*PROBLEM DESCRIPTION*. Take the line containing "List each element's" and every line after it in the data below, and print them exactly as given, with nothing else.

*DATA SUPPLIED*.
____________________

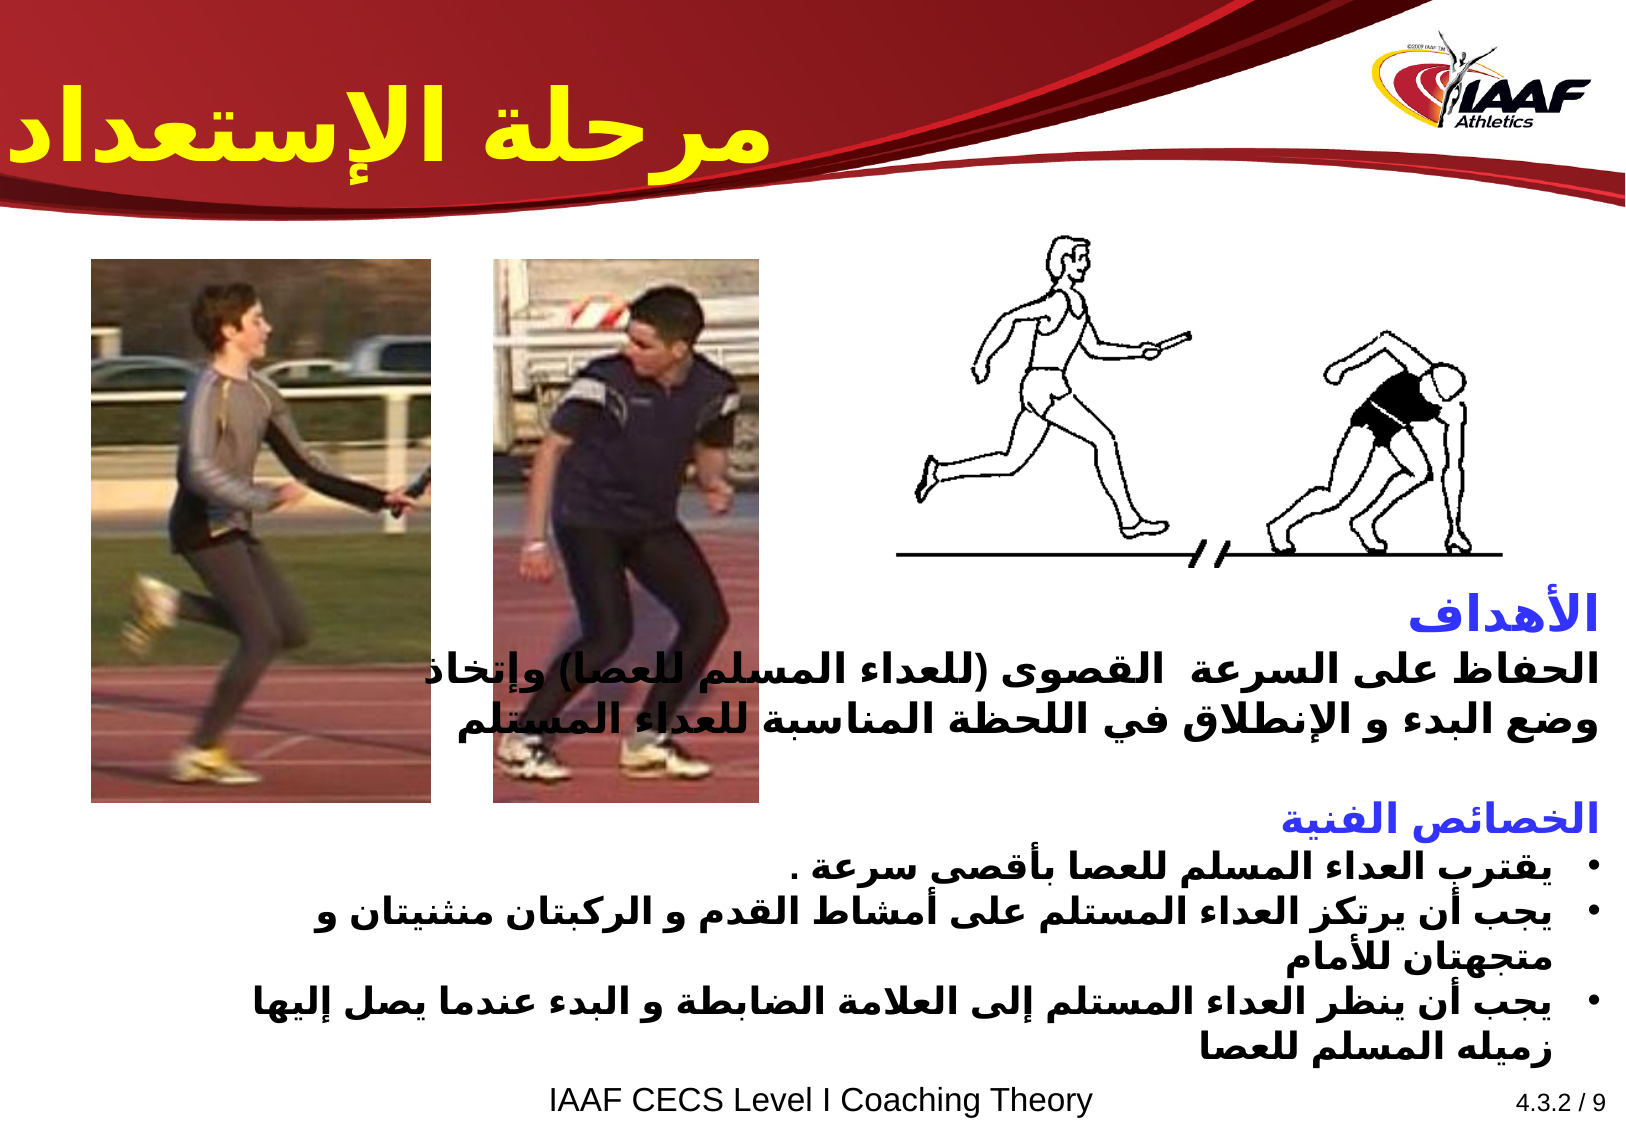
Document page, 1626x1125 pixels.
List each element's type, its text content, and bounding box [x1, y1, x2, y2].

text_box IAAF CECS Level I Coaching Theory [466, 1075, 1177, 1100]
text_box الأهداف الحفاظ على السرعة القصوى (للعداء المسلم للعصا) وإتخاذ وضع البدء و الإنطلاق في اللحظة المناسبة للعداء المستلم الخصائص الفنية يقترب العداء المسلم للعصا بأقصى سرعة . يجب أن يرتكز العداء المستلم على أمشاط القدم و الركبتان منثنيتان و متجهتان للأمام يجب أن ينظر العداء المستلم إلى العلامة الضابطة و البدء عندما يصل إليها زميله المسلم للعصا [198, 574, 1616, 1075]
text_box مرحلة الإستعداد [0, 54, 820, 190]
text_box 4.3.2 / 9 [1497, 1079, 1625, 1125]
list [889, 207, 1514, 569]
picture [0, 0, 1626, 1125]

____________________

*ANSWER FOR THE TASK*.
List each element's type, its text content, and bounding box [x1, y1, x2, y2].

text_box IAAF CECS Level I Coaching Theory [466, 1075, 1177, 1100]
text_box الأهداف الحفاظ على السرعة القصوى (للعداء المسلم للعصا) وإتخاذ وضع البدء و الإنطلاق في اللحظة المناسبة للعداء المستلم الخصائص الفنية يقترب العداء المسلم للعصا بأقصى سرعة . يجب أن يرتكز العداء المستلم على أمشاط القدم و الركبتان منثنيتان و متجهتان للأمام يجب أن ينظر العداء المستلم إلى العلامة الضابطة و البدء عندما يصل إليها زميله المسلم للعصا [198, 574, 1616, 1075]
text_box مرحلة الإستعداد [0, 54, 820, 190]
text_box 4.3.2 / 9 [1497, 1079, 1625, 1125]
list [889, 207, 1514, 569]
picture [0, 0, 1626, 1125]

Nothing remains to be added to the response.